◆ **What is needed**
Rewrite the listing below, changing every "profile" to "page" and leaving all other text as it is. Omit the pictures from your answer.

◆ **Input for this task**
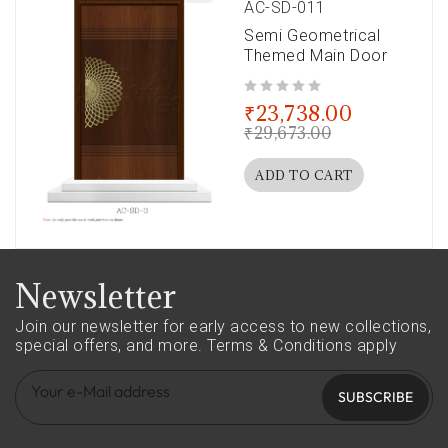
AC-SD-011
Semi Geometrical
Themed Main Door
out of 5
₹
23,738.00
₹
29,673.00
ADD TO CART
Newsletter
Join our newsletter for early access to new collections,
special offers, and more.
Terms & Conditions apply
SUBSCRIBE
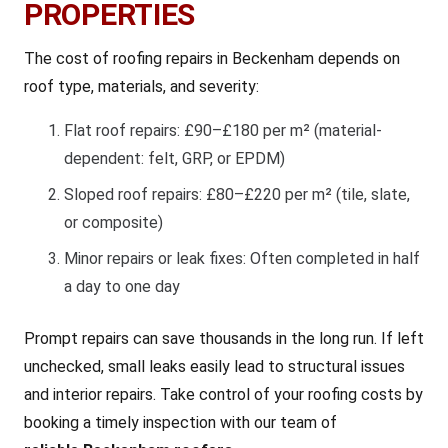
PROPERTIES
The cost of roofing repairs in Beckenham depends on
roof type, materials, and severity:
Flat roof repairs: £90–£180 per m² (material-
dependent: felt, GRP, or EPDM)
Sloped roof repairs: £80–£220 per m² (tile, slate,
or composite)
Minor repairs or leak fixes: Often completed in half
a day to one day
Prompt repairs can save thousands in the long run. If left
unchecked, small leaks easily lead to structural issues
and interior repairs. Take control of your roofing costs by
booking a timely inspection with our team of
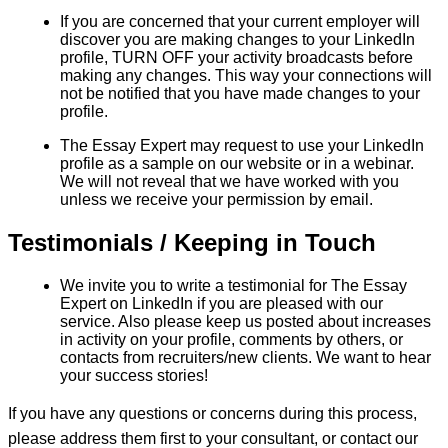
If you are concerned that your current employer will
discover you are making changes to your LinkedIn
profile, TURN OFF your activity broadcasts before
making any changes. This way your connections will
not be notified that you have made changes to your
profile.
The Essay Expert may request to use your LinkedIn
profile as a sample on our website or in a webinar.
We will not reveal that we have worked with you
unless we receive your permission by email.
Testimonials / Keeping in Touch
We invite you to write a testimonial for The Essay
Expert on LinkedIn if you are pleased with our
service. Also please keep us posted about increases
in activity on your profile, comments by others, or
contacts from recruiters/new clients. We want to hear
your success stories!
If you have any questions or concerns during this process,
please address them first to your consultant, or contact our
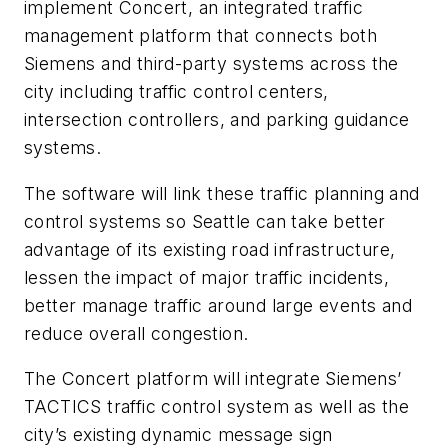
implement Concert, an integrated traffic
management platform that connects both
Siemens and third-party systems across the
city including traffic control centers,
intersection controllers, and parking guidance
systems.
The software will link these traffic planning and
control systems so Seattle can take better
advantage of its existing road infrastructure,
lessen the impact of major traffic incidents,
better manage traffic around large events and
reduce overall congestion.
The Concert platform will integrate Siemens’
TACTICS traffic control system as well as the
city’s existing dynamic message sign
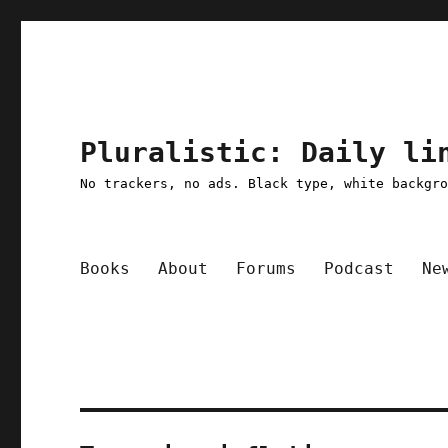
Pluralistic: Daily li
No trackers, no ads. Black type, white backgr
Books
About
Forums
Podcast
Ne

◆ **Problem solution**
AC-SD-011
Semi Geometrical
Themed Main Door
out of 5
₹
23,738.00
₹
29,673.00
ADD TO CART
Newsletter
Join our newsletter for early access to new collections,
special offers, and more.
Terms & Conditions apply
SUBSCRIBE
PROPERTIES
The cost of roofing repairs in Beckenham depends on
roof type, materials, and severity:
Flat roof repairs: £90–£180 per m² (material-
dependent: felt, GRP, or EPDM)
Sloped roof repairs: £80–£220 per m² (tile, slate,
or composite)
Minor repairs or leak fixes: Often completed in half
a day to one day
Prompt repairs can save thousands in the long run. If left
unchecked, small leaks easily lead to structural issues
and interior repairs. Take control of your roofing costs by
booking a timely inspection with our team of
If you are concerned that your current employer will
discover you are making changes to your LinkedIn
page, TURN OFF your activity broadcasts before
making any changes. This way your connections will
not be notified that you have made changes to your
page.
The Essay Expert may request to use your LinkedIn
page as a sample on our website or in a webinar.
We will not reveal that we have worked with you
unless we receive your permission by email.
Testimonials / Keeping in Touch
We invite you to write a testimonial for The Essay
Expert on LinkedIn if you are pleased with our
service. Also please keep us posted about increases
in activity on your page, comments by others, or
contacts from recruiters/new clients. We want to hear
your success stories!
If you have any questions or concerns during this process,
please address them first to your consultant, or contact our
implement Concert, an integrated traffic
management platform that connects both
Siemens and third-party systems across the
city including traffic control centers,
intersection controllers, and parking guidance
systems.
The software will link these traffic planning and
control systems so Seattle can take better
advantage of its existing road infrastructure,
lessen the impact of major traffic incidents,
better manage traffic around large events and
reduce overall congestion.
The Concert platform will integrate Siemens’
TACTICS traffic control system as well as the
city’s existing dynamic message sign
Pluralistic: Daily li
No trackers, no ads. Black type, white backgr
Books
About
Forums
Podcast
Ne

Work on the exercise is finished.